In the realm of GenAI, Charlotte AI is CrowdStrike’s security copilot. It levels up the capabilities of security analysts by actively detecting anomalies, orchestrating remediation and fixing issues in an automated fashion. It’s a force multiplier for efficiency gains in a world where most companies are starved for more security resources and talent. All of this pushes beginner-level security analysts to much higher levels of capability.

Falcon Flex:

Falcon Flex is CrowdStrike’s selling program to bolster customer “flex”ibility over product purchases. It allows clients to pay for only the modules they need as they need them. There are no preset commitments and no mandated usage; they can run through credits at their leisure. This will be the firm’s main go-to-market strategy going forward, as it has shown to lower cross-selling friction, raise deal size and create stickier customers.

Security Operations Center:

CrowdStrike’s wonderfully broad product suite gives it a fantastic opportunity to cross-sell more solutions and become the main security operator for its clients. This positioning is often called the “Security Operations Center” (SOC), where a client’s asset hygiene and protection happen under a main, interoperable, digital roof. Flex making product uptake more seamless is helping, alongside impactful product innovation across endpoint, cloud, identity, exposure management and data. Charlotte AI is also an “SOC’s best friend,” with impactful layers of incremental, actionable automation.

  • SOC-level adoption means more vendor consolidation and higher retention.

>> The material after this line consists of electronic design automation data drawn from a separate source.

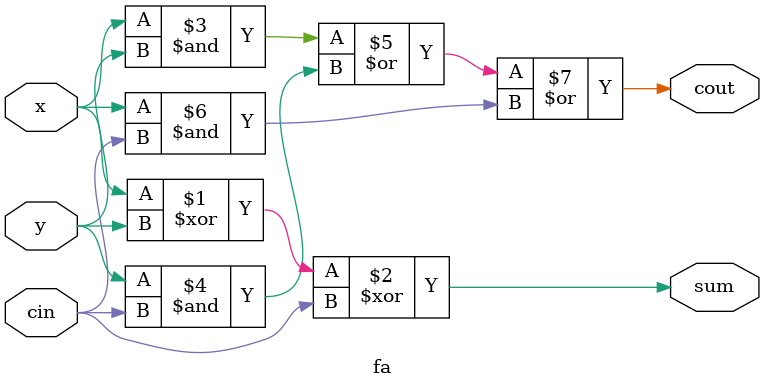
<source format=v>
module top_module (
    input [3:0] x,    
    input [3:0] y,   
    output [4:0] sum  
);
    wire [3:0] cout; 

    // Instantiate 4 full adders in a ripple-carry chain
    fa fa1( .x(x[0]), .y(y[0]), .cin(1'b0), .sum(sum[0]), .cout(cout[0]) );
    fa fa2( .x(x[1]), .y(y[1]), .cin(cout[0]), .sum(sum[1]), .cout(cout[1]) );
    fa fa3( .x(x[2]), .y(y[2]), .cin(cout[1]), .sum(sum[2]), .cout(cout[2]) );
    fa fa4( .x(x[3]), .y(y[3]), .cin(cout[2]), .sum(sum[3]), .cout(sum[4]) );
endmodule

module fa(
    input x, y, cin,   
    output cout, sum   
);
    assign sum = x ^ y ^ cin;                    
    assign cout = (x & y) | (y & cin) | (x & cin); 
endmodule

</source>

b. July 2024 Outage Reminder

Last July, a software update error led to a global outage caused by the company. That fostered considerable blowback against CRWD and the creation of its “Customer Commitment Packages” (CCPs). CCPs offer temporary contractual concessions to customers, such as discounting, extended free trials, comped modules and free professional services help. It’s their apology. CrowdStrike wanted customers to choose more products over extended free trials. Why? Their best-in-class customer service scores and product efficacy (as measured by 3rd parties) make them exceedingly confident in free modules turning into more paid adoption when CCPs expire later this year. 

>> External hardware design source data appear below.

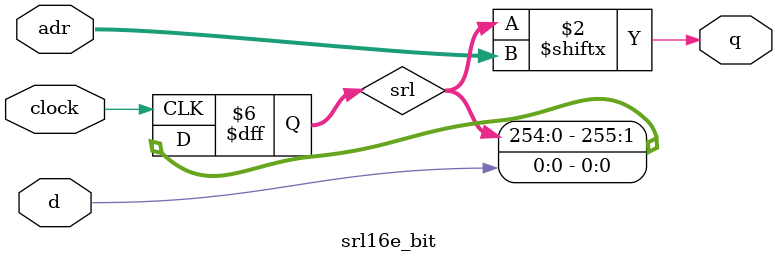
<source format=v>
`timescale 1ns / 1ps
	module srl16e_bit(clock,adr,d,q);

//-------------------------------------------------------------------------------------------------------------------
// Generics caller may override
//-------------------------------------------------------------------------------------------------------------------
	parameter ADR_WIDTH = 8;		// Addess width
	parameter SRL_DEPTH = 256;		// Shift register stages may be less than 2**ADR_WIDTH

	initial	$display("srl16e_bit: ADR_WIDTH=%d",ADR_WIDTH);
	initial	$display("srl16e_bit: SRL_DEPTH=%d",SRL_DEPTH);

//-------------------------------------------------------------------------------------------------------------------
// Ports
//-------------------------------------------------------------------------------------------------------------------
	input					clock;
	input	[ADR_WIDTH-1:0]	adr;
	input					d;
	output					q;

// Shift d left by adr places
	reg [SRL_DEPTH-1:0] srl=0;

	always @(posedge clock) begin
	srl <= {srl[SRL_DEPTH-2:0], d};
	end

	assign q = srl[adr];
	
//-----------------------------------------------------------------------------------------------------------------------
	endmodule
//-----------------------------------------------------------------------------------------------------------------------

</source>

That process has already begun to play out as hoped. Clients are predominantly opting into Falcon modules and positioning the company for easy up-selling as we move towards FY Q3 & Q4 2026. This is when the company will finish working through existing CCPs; it ended new CCP issuance last quarter. 

A lot of the CCP success can be seen within Falcon Flex, which is the mechanism CrowdStrike offered CCPs through. Customers seem to be loving this means of buying, as most of them are comfortably ahead of consumption plans in their given contracts. That should mean more usage-based revenue and larger deals in the future.